San Antonio and Austin appear to be poised for competition: Mexico’s northernmost city vs. live music capital of the world. Texan keep their serious businesses in Houston and Dallas. These two cities are supposed to be fun and quirky. Also Austin is supposed to be the Texas capital: the responsibility it does not take too seriously.
San Antonio has the River Walk. Austin - the Texas State Capitol. One city attracts tourists, the other - lobbyists. People spend their own money in San Antonio. Politicians spend taxpayers dollars in Austin. San Antonio is packed with hotels for every budget. Austin’s hotel base leaves some to be desired: overpriced chains encroach on downtown and run down motels on the outskirts.
San Antonio is an easy town to experience: you start your tour at the River Walk and by the time you are done you’ve found your prefect spot: be it a secluded restaurant, a busy bar or a tree-shaded sidewalk.
Austin requires effort to appreciate: walking under the bright hot sun down the street armed with a self-guided tour brochure is a challenge.
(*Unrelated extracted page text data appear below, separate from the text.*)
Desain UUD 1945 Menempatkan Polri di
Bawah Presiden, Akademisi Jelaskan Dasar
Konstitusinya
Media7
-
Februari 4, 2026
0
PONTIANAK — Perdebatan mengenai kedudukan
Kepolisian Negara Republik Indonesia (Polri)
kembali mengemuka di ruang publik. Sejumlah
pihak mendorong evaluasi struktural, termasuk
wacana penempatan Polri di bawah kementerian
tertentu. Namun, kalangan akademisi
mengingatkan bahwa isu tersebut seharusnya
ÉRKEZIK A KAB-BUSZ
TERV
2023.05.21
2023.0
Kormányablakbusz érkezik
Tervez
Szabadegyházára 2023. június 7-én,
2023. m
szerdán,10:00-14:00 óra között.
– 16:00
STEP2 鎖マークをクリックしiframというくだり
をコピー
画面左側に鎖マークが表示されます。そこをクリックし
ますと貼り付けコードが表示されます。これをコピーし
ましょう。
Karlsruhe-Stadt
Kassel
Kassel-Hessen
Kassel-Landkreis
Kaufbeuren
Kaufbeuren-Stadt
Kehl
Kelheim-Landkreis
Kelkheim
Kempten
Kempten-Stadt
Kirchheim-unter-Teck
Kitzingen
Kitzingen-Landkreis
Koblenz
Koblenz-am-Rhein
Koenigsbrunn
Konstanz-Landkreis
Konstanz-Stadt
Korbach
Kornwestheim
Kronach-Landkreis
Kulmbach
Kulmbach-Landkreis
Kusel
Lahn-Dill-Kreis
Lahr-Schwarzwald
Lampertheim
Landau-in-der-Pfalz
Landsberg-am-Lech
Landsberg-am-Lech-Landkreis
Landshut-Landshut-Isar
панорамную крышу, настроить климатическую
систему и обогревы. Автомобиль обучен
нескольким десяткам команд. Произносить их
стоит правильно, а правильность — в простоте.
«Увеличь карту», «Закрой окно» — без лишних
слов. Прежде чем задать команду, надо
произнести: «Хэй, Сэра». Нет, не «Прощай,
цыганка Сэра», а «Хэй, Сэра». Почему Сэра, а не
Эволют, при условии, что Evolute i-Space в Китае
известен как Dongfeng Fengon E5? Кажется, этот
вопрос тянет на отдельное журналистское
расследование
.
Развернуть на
Buildings are fine but could use shade of either trees or eaves.
I do not like to retrace my steps and I don’t really enjoy cities where a main drag is also the only attractive place in town. In San Antonio they were smart to design River Walk in a circular manner, so in theory you could just keep going forever. Austin groups its attractions along the letter L created by Congress Avenue and 6th Street. Every time you venture away from this approved shape some ugly reminder of a building pushes you back onto it.
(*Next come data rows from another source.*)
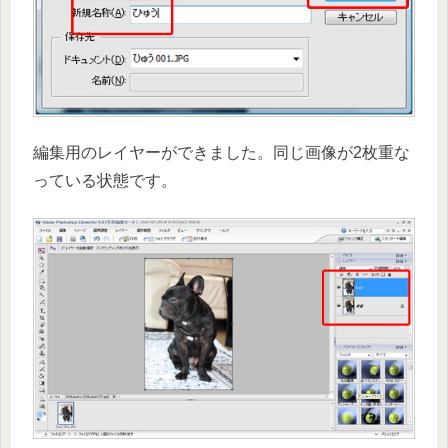
編集用のレイヤーができました。同じ画像が2枚重な
っている状態です。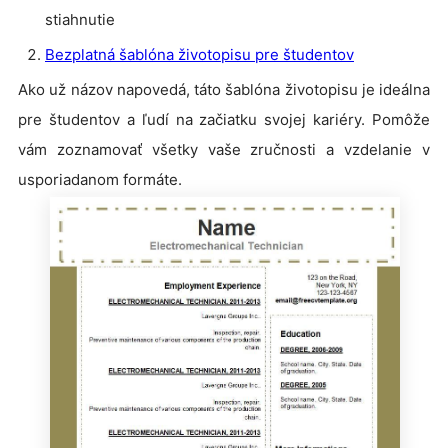
stiahnutie
Bezplatná šablóna životopisu pre študentov
Ako už názov napovedá, táto šablóna životopisu je ideálna
pre študentov a ľudí na začiatku svojej kariéry. Pomôže
vám zoznamovať všetky vaše zručnosti a vzdelanie v
usporiadanom formáte.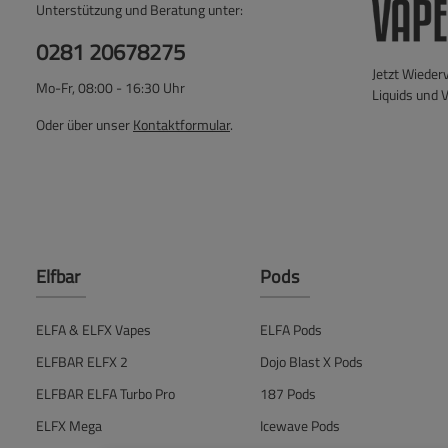
Unterstützung und Beratung unter:
0281 20678275
Jetzt Wieder
Mo-Fr, 08:00 - 16:30 Uhr
Liquids und 
Oder über unser
Kontaktformular
.
Elfbar
Pods
ELFA & ELFX Vapes
ELFA Pods
ELFBAR ELFX 2
Dojo Blast X Pods
ELFBAR ELFA Turbo Pro
187 Pods
ELFX Mega
Icewave Pods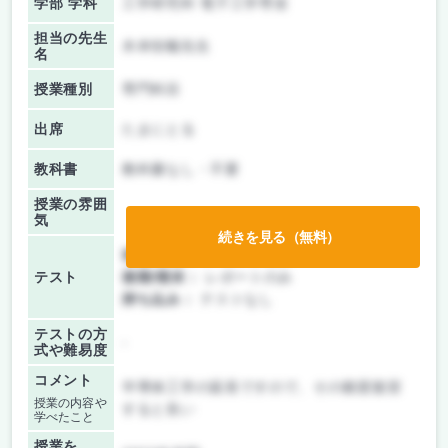
学部 学科
工学研究科 電子工学専攻
担当の先生
木本恒暢先生
名
授業種別
専門科目
出席
たまにとる
教科書
教科書なし・不要
授業の雰囲
気
続きを見る（無料）
前期/中間：
レポートのみ
テスト
後期/期末：
レポートのみ
持ち込み：
テストなし
テストの方
-
式や難易度
コメント
半導体工学の延長ですので、その都度復習
授業の内容や
すると良い
学べたこと
授業を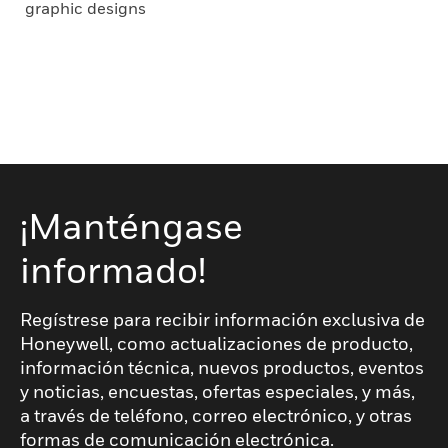
graphic designs
¡Manténgase
informado!
Regístrese para recibir información exclusiva de
Honeywell, como actualizaciones de producto,
información técnica, nuevos productos, eventos
y noticias, encuestas, ofertas especiales, y más,
a través de teléfono, correo electrónico, y otras
formas de comunicación electrónica.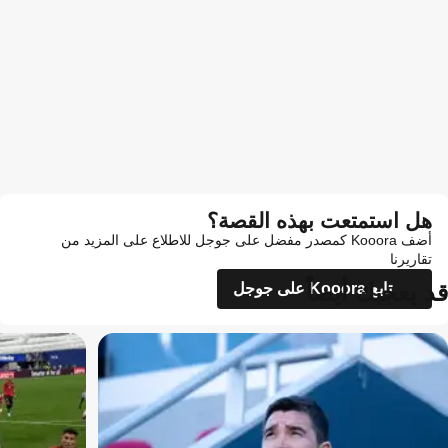
هل استمتعت بهذه القصة؟
أضف Kooora كمصدر مفضل على جوجل للاطلاع على المزيد من
تقاريرنا
قد يعجبك أيضاً
تابع Kooora على جوجل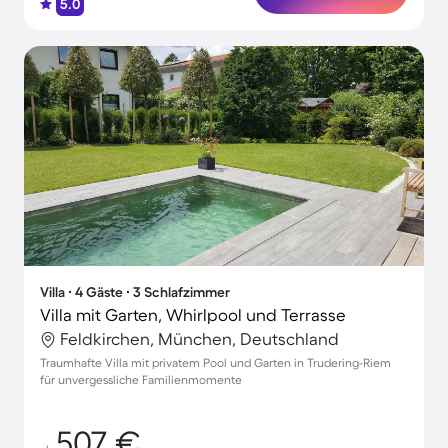
5.0
Villa ∙ 4 Gäste ∙ 3 Schlafzimmer
Villa mit Garten, Whirlpool und Terrasse
Feldkirchen, München, Deutschland
Traumhafte Villa mit privatem Pool und Garten in Trudering-Riem
für unvergessliche Familienmomente
507 €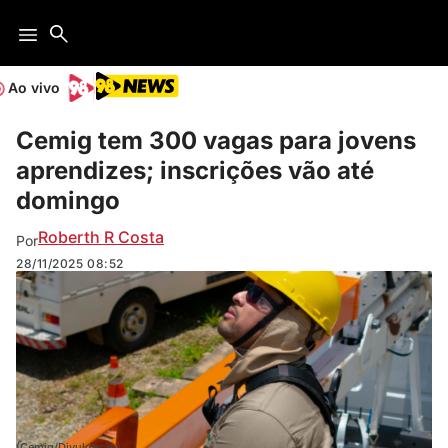
Ao vivo
Cemig tem 300 vagas para jovens
aprendizes; inscrições vão até
domingo
Roberth R Costa
Por
28/11/2025
08:52
(Cemig/Divulgação)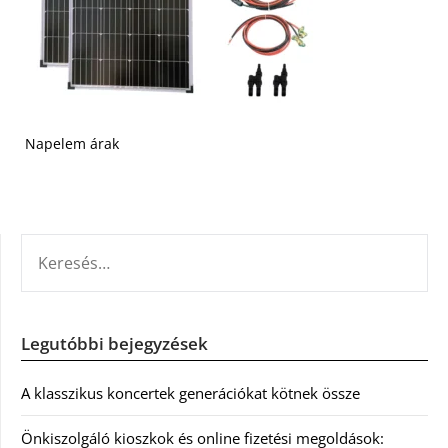
Napelem árak
KERESÉS:
Legutóbbi bejegyzések
A klasszikus koncertek generációkat kötnek össze
Önkiszolgáló kioszkok és online fizetési megoldások: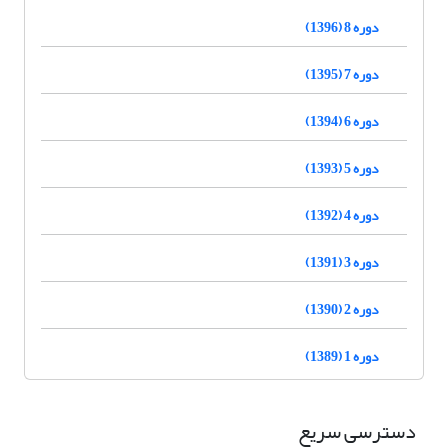
دوره 8 (1396)
دوره 7 (1395)
دوره 6 (1394)
دوره 5 (1393)
دوره 4 (1392)
دوره 3 (1391)
دوره 2 (1390)
دوره 1 (1389)
دسترسی سریع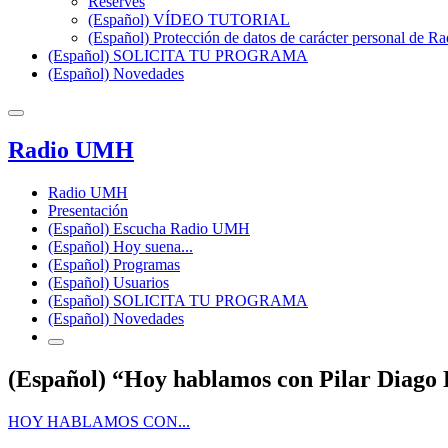
Reserves
(Español) VÍDEO TUTORIAL
(Español) Protección de datos de carácter personal de 
(Español) SOLICITA TU PROGRAMA
(Español) Novedades
Radio UMH
Radio UMH
Presentación
(Español) Escucha Radio UMH
(Español) Hoy suena...
(Español) Programas
(Español) Usuarios
(Español) SOLICITA TU PROGRAMA
(Español) Novedades
(Español) “Hoy hablamos con Pilar Diago 
HOY HABLAMOS CON...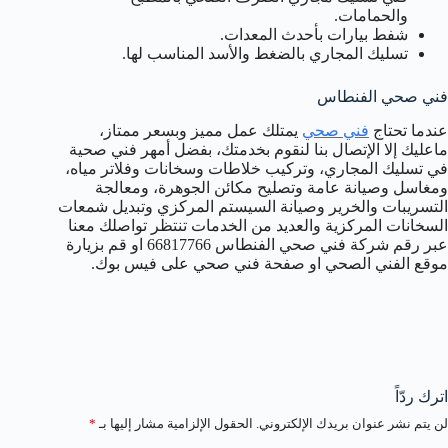
والحمامات.
شفط بيارات بأحدث المعدات.
تسليك المجاري بالضغط والأسد المناسب لها.
فني صحي الفنطاس
عندما تحتاج
فني صحي
يمتلك عمل مميز وبسعر ممتاز،
ماعليك إلا الإتصال بنا لنقوم بخدمتك، بفضل أمهر فني صحية
في تسليك المجاري، وتركيب خلاطات وسخانات وفلاتر مياه،
ومغاسل وصيانة عامة وتصليح مكائن الجوهرة، ومعالجة
التسريبات والخرير وصيانة السيستم المركزي وتبديل شمعات
السخانات المركزية والعديد من الخدمات تنتظر تواصلك معنا
عبر رقم شركة فني صحي الفنطاس 66817766 او قم بزيارة
موقع الفني الصحي او صفحة فني صحي على فيس بوك.
اترك ردّاً
لن يتم نشر عنوان بريدك الإلكتروني.
الحقول الإلزامية مشار إليها بـ
*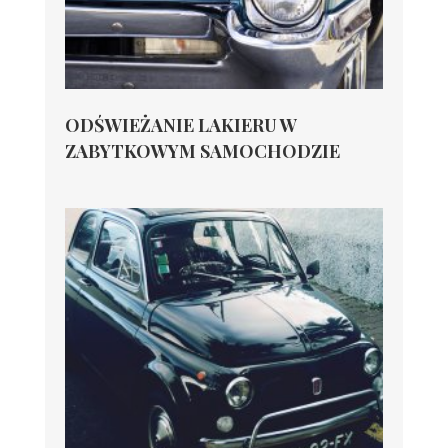
ODŚWIEŻANIE LAKIERU W
ZABYTKOWYM SAMOCHODZIE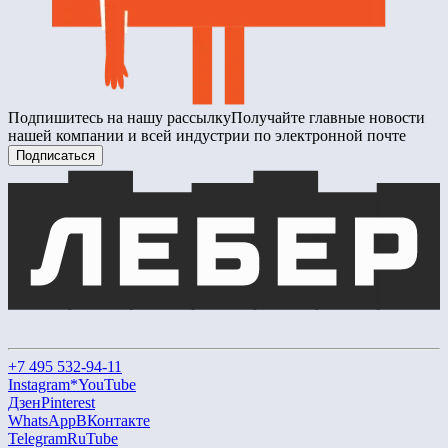
Подпишитесь на нашу рассылку
Получайте главные новости
нашей компании и всей индустрии по электронной почте
Подписаться
+7 495 532-94-11
Instagram*
YouTube
Дзен
Pinterest
WhatsApp
ВКонтакте
Telegram
RuTube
Austin’s capitol building is modest in a typical Texan fashion. Modest in Texas means not outrageously big. So it’s only a couple of feet taller than the nation Capitol in Washington DC. By comparison Alamo, a Spanish mission that contributed to a Texas creation myth, is way too small for such a big state. The myth, roughly based on the Thermopylae pattern, is that freedom loving Texas were defeated by overwhelming Mexican forces lead by a Mexican general and dictator Santa Ana. Texans were, at least initially, trying to reestablish the Mexican liberal constitution of 1824. But ultimately the independence cause and later opportunity to be annexed by the big brother - US - seemed just too attractive to pass. Not least because it allowed to develop a slave-based, plantation economy. And offered a strong army to push Mexico south.
Thankfully none of the cities dwell on the past too much. In spite of being on the losing side of the Civil War, Texas became wealthy and proud on agriculture, trade and oil. It has the luxury of remembering only happy moments from its history.
In truth we haven’t given either city enough time to work its charms. We’ve arrived in San Antonio too late to tour the Alamo, we’ve left Austin too early to see the bats flying at dusk from underneath Congress Avenue Bridge. I enjoyed the River Walk immensely but Damian found San Antonio too touristy. Austin on the other hand was just waking up after Saturday night celebration. No danger we’ll move to either one any time soon.